BUYING 84 N.Y'R REAR WHL DRIVE??

Discussion in 'General Motoring' started by GABOY, Jul 13, 2004.

  1. GABOY

    GABOY Guest

    I have the opportunity to purchase a nice gold 84 fifth ave New Yorker
    w/75,000 mi.

    Any opinions, things to look for or suggestions. It just made a trip from
    Tenn (300 mi.) w/no problems. Needs headliner, A/C charge.
     
    GABOY, Jul 13, 2004
    #1
  2. GABOY

    Black Bomb Guest

    Can't go wrong with a rear wheel drive 8 cyl....If you live in a snowy
    climate, winters may give you bad traction...Good Luck...
     
    Black Bomb, Jul 15, 2004
    #2
  3. GABOY

    Art Guest

    Needs to be checked by a mechanic if you are departing with significant
    money to buy it. For example, AC repair could be much more expensive than
    just a charge. Engine could be worn out too and you would not know it.
     
    Art, Jul 15, 2004
    #3
  4. GABOY

    Steve Guest

    1980s vintage M-body Mopars (Fifth Avenue, NYer, Gran Fury, and
    Diplomat) are among the most under-appreciated cars ever made. Mopar
    fans at the time didn't like them because they replaced the much-loved
    B-body and A-body with a single class of car AND they had the wierd
    front suspension from the Volare and Aspen. Other people didn't like
    them because the styling was simple and boxy. And the automotive press
    HATED them because they were rear-drive, solid-axle, carbureted V8 and
    6-cylinder cars instead of "high tech" turbocharged front-wheel drives.

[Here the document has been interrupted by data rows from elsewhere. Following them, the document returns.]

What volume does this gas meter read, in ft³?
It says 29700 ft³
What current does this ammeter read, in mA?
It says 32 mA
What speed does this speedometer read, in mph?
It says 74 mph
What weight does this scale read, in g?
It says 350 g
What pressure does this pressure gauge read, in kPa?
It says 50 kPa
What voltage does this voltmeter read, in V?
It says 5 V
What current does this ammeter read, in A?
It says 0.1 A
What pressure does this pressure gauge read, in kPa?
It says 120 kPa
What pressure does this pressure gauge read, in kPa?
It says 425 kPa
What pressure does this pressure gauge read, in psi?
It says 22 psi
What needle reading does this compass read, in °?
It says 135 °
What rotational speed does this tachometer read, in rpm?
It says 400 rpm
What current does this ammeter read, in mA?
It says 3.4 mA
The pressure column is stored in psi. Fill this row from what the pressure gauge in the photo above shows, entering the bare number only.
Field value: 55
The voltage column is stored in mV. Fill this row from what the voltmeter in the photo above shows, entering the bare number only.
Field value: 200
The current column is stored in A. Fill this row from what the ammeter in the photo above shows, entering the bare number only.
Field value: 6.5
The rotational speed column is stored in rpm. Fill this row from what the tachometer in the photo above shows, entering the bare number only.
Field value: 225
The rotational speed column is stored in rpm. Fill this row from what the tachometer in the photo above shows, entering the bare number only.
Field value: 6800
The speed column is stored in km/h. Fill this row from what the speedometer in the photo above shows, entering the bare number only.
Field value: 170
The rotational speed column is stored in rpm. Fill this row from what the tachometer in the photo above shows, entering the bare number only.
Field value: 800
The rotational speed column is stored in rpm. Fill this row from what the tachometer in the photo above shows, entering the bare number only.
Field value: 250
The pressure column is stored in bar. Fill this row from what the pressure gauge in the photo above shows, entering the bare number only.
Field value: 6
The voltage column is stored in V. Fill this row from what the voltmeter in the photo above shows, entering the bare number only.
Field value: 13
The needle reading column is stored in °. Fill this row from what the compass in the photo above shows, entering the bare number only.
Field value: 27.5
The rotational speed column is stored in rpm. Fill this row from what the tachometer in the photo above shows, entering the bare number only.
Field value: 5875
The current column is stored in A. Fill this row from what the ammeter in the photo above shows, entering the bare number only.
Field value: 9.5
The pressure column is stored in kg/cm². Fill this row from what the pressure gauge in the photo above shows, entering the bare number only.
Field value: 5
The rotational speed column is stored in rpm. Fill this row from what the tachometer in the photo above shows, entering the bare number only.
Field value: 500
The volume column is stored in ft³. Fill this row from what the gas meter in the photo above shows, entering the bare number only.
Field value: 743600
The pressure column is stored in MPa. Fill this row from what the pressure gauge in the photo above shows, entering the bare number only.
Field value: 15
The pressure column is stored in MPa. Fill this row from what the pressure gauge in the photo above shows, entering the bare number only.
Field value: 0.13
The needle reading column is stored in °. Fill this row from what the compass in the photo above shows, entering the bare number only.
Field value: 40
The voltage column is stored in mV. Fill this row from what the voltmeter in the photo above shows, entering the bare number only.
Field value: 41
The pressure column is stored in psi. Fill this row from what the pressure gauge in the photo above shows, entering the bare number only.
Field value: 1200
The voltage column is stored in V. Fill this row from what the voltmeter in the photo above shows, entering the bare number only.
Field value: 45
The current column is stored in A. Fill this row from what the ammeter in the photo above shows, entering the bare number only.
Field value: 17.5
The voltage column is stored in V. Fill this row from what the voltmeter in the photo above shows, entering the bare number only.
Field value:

    But they turned out to be brutally rugged and reliable- my vote for the
    best "everyday cars" made between 1978 and 1993. The K-cars and their
    derivatives like the Shadow, Sundance, FWD LeBaron, and so on don't even
    come close to being as simple to maintain, simple to work on, and
    long-lived. And of course very little from GM or Ford in that era came
    close to the K-cars, so its not even a contest there.
     
    Steve, Jul 15, 2004
    #4
  5. Uh...*tilt*.

    Steve, I'm not aware of your ever having owned any of the K-derivatives.
    They are *VASTLY* easier and less expensive to maintain, and *MUCH*
    simpler to work on than the shitmess found under the hood of an M-body.
    C'mon, think about this: A feedback carbureted engine with virtually every
    known type of throw-on/hang-on/slap-on emission control widget and device,
    and miles of vacuum hoses and wires hooking all this unreliable spaghetti
    together, versus a simple TBI or PFI system with far fewer and simpler
    components, all of which are much more easily accessed. Four spark plugs
    right up front instead of eight (four of which are a bitch to reach
    because of the air pump lines, the brake booster, etc.). The list goes on
    and on of ways in which the K-derivs are vastly easier to service and
    maintain than the M-bodies. There may be a couple counterexamples, but not
    many.

    I know you like the M-bodies, but let's try to be a little more evenhanded
    about the matter -- they are very, very far from perfect. Their body
    hardware is cheap and nasty, every last bit of it, just like it was on
    most every other Chrysler product of the day. Stuff breaks and falls apart
    on the M-bodies in ways that you just don't see on later ('90-up)
    K-derivatives. Sure, the engine and trans will run "several forevers" in
    the M-body, maybe just one single "forever" with the K-deriv, but crap
    falls off/falls apart around the running engine and trans in the M-body.

    And that's without even getting into the much better mileage and
    driveability of even a low-line 2.5 TBI K-deriv compared to that "Let's
    pretend it's perpetually 1977" carbureted M-body.

    Sorry, I do not buy your "Best everyday cars made between 1978 and 1993"
    award to the M-body.
     
    Daniel J. Stern, Jul 15, 2004
    #5
  6. The '84 is the last year with the good carburetor (Carter) and the
    less-problematic EGR system. It is an old-tech vehicle. They work fine and
    last a long time, and can be made to handle and stop better with the use
    of the cop/taxi-spec brake and suspension components. Repairs are
    generally inexpensive, as is insurance.

    Don't pay too much for it.

    DS
     
    Daniel J. Stern, Jul 17, 2004
    #6
  7. GABOY

    GABOY Guest

    Well, thta is some of the feedback I am trying to get!

    What do you think f $500 bucks for a rust, dent free, with very good paint
    that neds only the headliner & Ac repairs?
    Thanks
    louis
     
    GABOY, Jul 18, 2004
    #7
  8. GABOY

    Steve Guest

    If you don't buy it for THAT, then I will!